* _Exercise_
Write out the material from its beginning through the line containing "स्वतन्त्रं कार्यमेवं स्यान्न", leaving the pictures out of your answer.

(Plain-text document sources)
= = = =

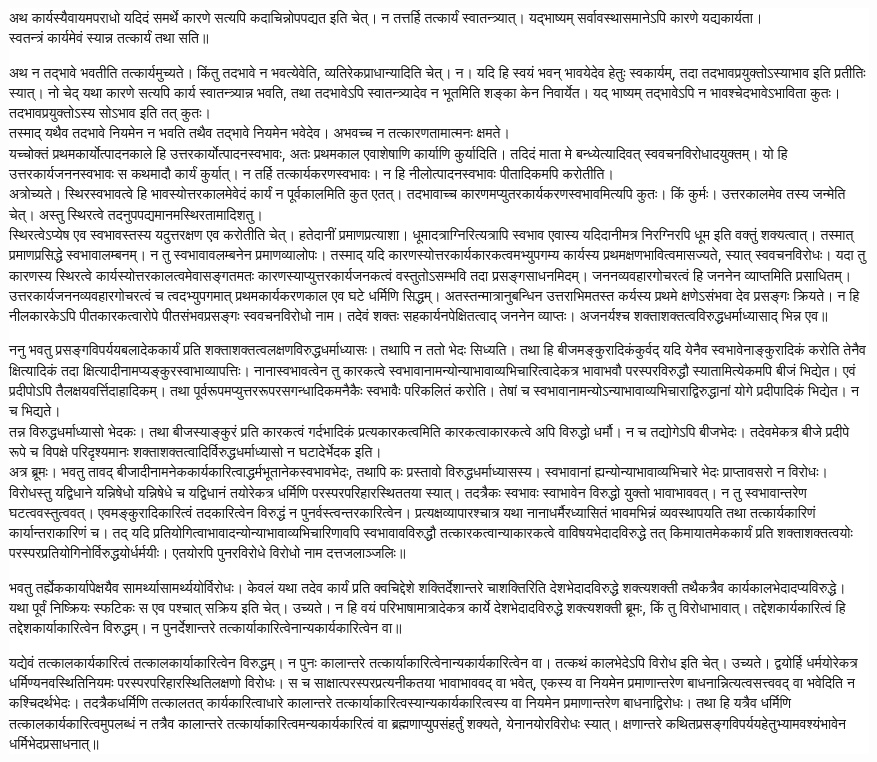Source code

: अथ कार्यस्यैवायमपराधो यदिदं समर्थे कारणे सत्यपि कदाचिन्नोपपद्यत इति चेत्। न तत्तर्हि तत्कार्यं स्वातन्त्र्यात्। यद्भाष्यम्
सर्वावस्थासमानेऽपि कारणे यद्यकार्यता।  
स्वतन्त्रं कार्यमेवं स्यान्न तत्कार्यं तथा सति॥

अथ न तद्भावे भवतीति तत्कार्यमुच्यते। किंतु तदभावे न भवत्येवेति, व्यतिरेकप्राधान्यादिति चेत्। न। यदि हि स्वयं भवन् भावयेदेव हेतुः स्वकार्यम्, तदा तदभावप्रयुक्तोऽस्याभाव इति प्रतीतिः स्यात्। नो चेद् यथा कारणे सत्यपि कार्य स्वातन्त्र्यान्न भवति, तथा तदभावेऽपि स्वातन्त्र्यादेव न भूतमिति शङ्का केन निवार्येत। यद् भाष्यम्
तद्भावेऽपि न भावश्चेदभावेऽभाविता कुतः।  
तदभावप्रयुक्तोऽस्य सोऽभाव इति तत् कुतः।  
तस्माद् यथैव तदभावे नियमेन न भवति तथैव तद्भावे नियमेन भवेदेव। अभवच्च न तत्कारणतामात्मनः क्षमते।  
यच्चोक्तं प्रथमकार्योत्पादनकाले हि उत्तरकार्योत्पादनस्वभावः, अतः प्रथमकाल एवाशेषाणि कार्याणि कुर्यादिति। तदिदं माता मे बन्ध्येत्यादिवत् स्ववचनविरोधादयुक्तम्। यो हि उत्तरकार्यजननस्वभावः स कथमादौ कार्यं कुर्यात्। न तर्हि तत्कार्यकरणस्वभावः। न हि नीलोत्पादनस्वभावः पीतादिकमपि करोतीति।  
अत्रोच्यते। स्थिरस्वभावत्वे हि भावस्योत्तरकालमेवेदं कार्यं न पूर्वकालमिति कुत एतत्। तदभावाच्च कारणमप्युतरकार्यकरणस्वभावमित्यपि कुतः। किं कुर्मः। उत्तरकालमेव तस्य जन्मेति चेत्। अस्तु स्थिरत्वे तदनुपपद्यमानमस्थिरतामादिशतु।  
स्थिरत्वेऽप्येष एव स्वभावस्तस्य यदुत्तरक्षण एव करोतीति चेत्। हतेदानीं प्रमाणप्रत्याशा। धूमादत्राग्निरित्यत्रापि स्वभाव एवास्य यदिदानीमत्र निरग्निरपि धूम इति वक्तुं शक्यत्वात्। तस्मात् प्रमाणप्रसिद्धे स्वभावालम्बनम्। न तु स्वभावावलम्बनेन प्रमाणव्यालोपः। तस्माद् यदि कारणस्योत्तरकार्यकारकत्वमभ्युपगम्य कार्यस्य प्रथमक्षणभावित्वमासज्यते, स्यात् स्ववचनविरोधः। यदा तु कारणस्य स्थिरत्वे कार्यस्योत्तरकालत्वमेवासङ्गतमतः कारणस्याप्युत्तरकार्यजनकत्वं वस्तुतोऽसम्भवि तदा प्रसङ्गसाधनमिदम्। जननव्यवहारगोचरत्वं हि जननेन व्याप्तमिति प्रसाधितम्। उत्तरकार्यजननव्यवहारगोचरत्वं च त्वदभ्युपगमात् प्रथमकार्यकरणकाल एव घटे धर्मिणि सिद्धम्। अतस्तन्मात्रानुबन्धिन उत्तराभिमतस्त कर्यस्य प्रथमे क्षणेऽसंभवा देव प्रसङ्गः क्रियते। न हि नीलकारकेऽपि पीतकारकत्वारोपे पीतसंभवप्रसङ्गः स्ववचनविरोधो नाम। तदेवं शक्तः सहकार्यनपेक्षितत्वाद् जननेन व्याप्तः। अजनर्यश्च शक्ताशक्तत्वविरुद्धधर्माध्यासाद् भिन्न एव॥

ननु भवतु प्रसङ्गविपर्ययबलादेककार्यं प्रति शक्ताशक्तत्वलक्षणविरुद्धधर्माध्यासः। तथापि न ततो भेदः सिध्यति। तथा हि बीजमङ्कुरादिकंकुर्वद् यदि येनैव स्वभावेनाङ्कुरादिकं करोति तेनैव क्षित्यादिकं तदा क्षित्यादीनामप्यङ्कुरस्वाभाव्यापत्तिः। नानास्वभावत्वेन तु कारकत्वे स्वभावानामन्योन्याभावाव्यभिचारित्वादेकत्र भावाभवौ परस्परविरुद्धौ स्यातामित्येकमपि बीजं भिद्येत। एवं प्रदीपोऽपि तैलक्षयवर्त्तिदाहादिकम्। तथा पूर्वरूपमप्युत्तररूपरसगन्धादिकमनैकैः स्वभावैः परिकलितं करोति। तेषां च स्वभावानामन्योऽन्याभावाव्यभिचाराद्विरुद्धानां योगे प्रदीपादिकं भिद्येत। न च भिद्यते।  
तन्न विरुद्धधर्माध्यासो भेदकः। तथा बीजस्याङ्कुरं प्रति कारकत्वं गर्दभादिकं प्रत्यकारकत्वमिति कारकत्वाकारकत्वे अपि विरुद्धो धर्मौ। न च तद्योगेऽपि बीजभेदः। तदेवमेकत्र बीजे प्रदीपे रूपे च विपक्षे परिदृश्यमानः शक्ताशक्तत्वादिर्विरुद्धधर्माध्यासो न घटादेर्भेदक इति।  
अत्र ब्रूमः। भवतु तावद् बीजादीनामनेककार्यकारित्वाद्धर्मभूतानेकस्वभावभेदः, तथापि कः प्रस्तावो विरुद्धधर्माध्यासस्य। स्वभावानां ह्यन्योन्याभावाव्यभिचारे भेदः प्राप्तावसरो न विरोधः। विरोधस्तु यद्विधाने यन्निषेधो यन्निषेधे च यद्विधानं तयोरेकत्र धर्मिणि परस्परपरिहारस्थिततया स्यात्। तदत्रैकः स्वभावः स्वाभावेन विरुद्धो युक्तो भावाभाववत्। न तु स्वभावान्तरेण घटत्ववस्तुत्ववत्। एवमङ्कुरादिकारित्वं तदकारित्वेन विरुद्धं न पुनर्वस्त्वन्तरकारित्वेन। प्रत्यक्षव्यापारश्चात्र यथा नानाधर्मैरध्यासितं भावमभिन्नं व्यवस्थापयति  तथा तत्कार्यकारिणं कार्यान्तराकारिणं च। तद् यदि प्रतियोगित्वाभावादन्योन्याभावाव्यभिचारिणावपि स्वभावावविरुद्धौ तत्कारकत्वान्याकारकत्वे वाविषयभेदादविरुद्धे तत् किमायातमेककार्यं प्रति शक्ताशक्तत्वयोः परस्परप्रतियोगिनोर्विरुद्धयोर्धर्मयीः। एतयोरपि पुनरविरोधे विरोधो नाम दत्तजलाञ्जलिः॥

भवतु तर्ह्येककार्यापेक्षयैव सामर्थ्यासामर्थ्ययोर्विरोधः। केवलं यथा तदेव कार्यं प्रति क्वचिद्देशे शक्तिर्देशान्तरे चाशक्तिरिति देशभेदादविरुद्धे शक्त्यशक्ती तथैकत्रैव कार्यकालभेदादप्यविरुद्धे। यथा पूर्वं निष्क्रियः स्फटिकः स एव पश्चात् सक्रिय इति चेत्। उच्यते। न हि वयं परिभाषामात्रादेकत्र कार्ये देशभेदादविरुद्धे शक्त्यशक्ती ब्रूमः, किं तु विरोधाभावात्। तद्देशकार्यकारित्वं हि तद्देशकार्याकारित्वेन विरुद्धम्। न पुनर्देशान्तरे तत्कार्याकारित्वेनान्यकार्यकारित्वेन वा॥

यद्येवं तत्कालकार्यकारित्वं तत्कालकार्याकारित्वेन विरुद्धम्। न पुनः कालान्तरे तत्कार्याकारित्वेनान्यकार्यकारित्वेन वा। तत्कथं कालभेदेऽपि विरोध इति चेत्। उच्यते। द्वयोर्हि धर्मयोरेकत्र धर्मिण्यनवस्थितिनियमः परस्परपरिहारस्थितिलक्षणो विरोधः। स च साक्षात्परस्परप्रत्यनीकतया भावाभाववद् वा भवेत्, एकस्य वा नियमेन प्रमाणान्तरेण बाधनान्नित्यत्वसत्त्ववद् वा भवेदिति न कश्चिदर्थभेदः। तदत्रैकधर्मिणि तत्कालतत् कार्यकारित्वाधारे  कालान्तरे तत्कार्याकारित्वस्यान्यकार्यकारित्वस्य वा नियमेन प्रमाणान्तरेण बाधनाद्विरोधः। तथा हि यत्रैव धर्मिणि तत्कालकार्यकारित्वमुपलब्धं न तत्रैव कालान्तरे तत्कार्याकारित्वमन्यकार्यकारित्वं वा ब्रह्मणाप्युपसंहर्तुं शक्यते, येनानयोरविरोधः स्यात्। क्षणान्तरे कथितप्रसङ्गविपर्ययहेतुभ्यामवश्यंभावेन धर्मिभेदप्रसाधनात्॥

= = = =

* _Response to the exercise_
Source code

: अथ कार्यस्यैवायमपराधो यदिदं समर्थे कारणे सत्यपि कदाचिन्नोपपद्यत इति चेत्। न तत्तर्हि तत्कार्यं स्वातन्त्र्यात्। यद्भाष्यम्
सर्वावस्थासमानेऽपि कारणे यद्यकार्यता।  
स्वतन्त्रं कार्यमेवं स्यान्न तत्कार्यं तथा सति॥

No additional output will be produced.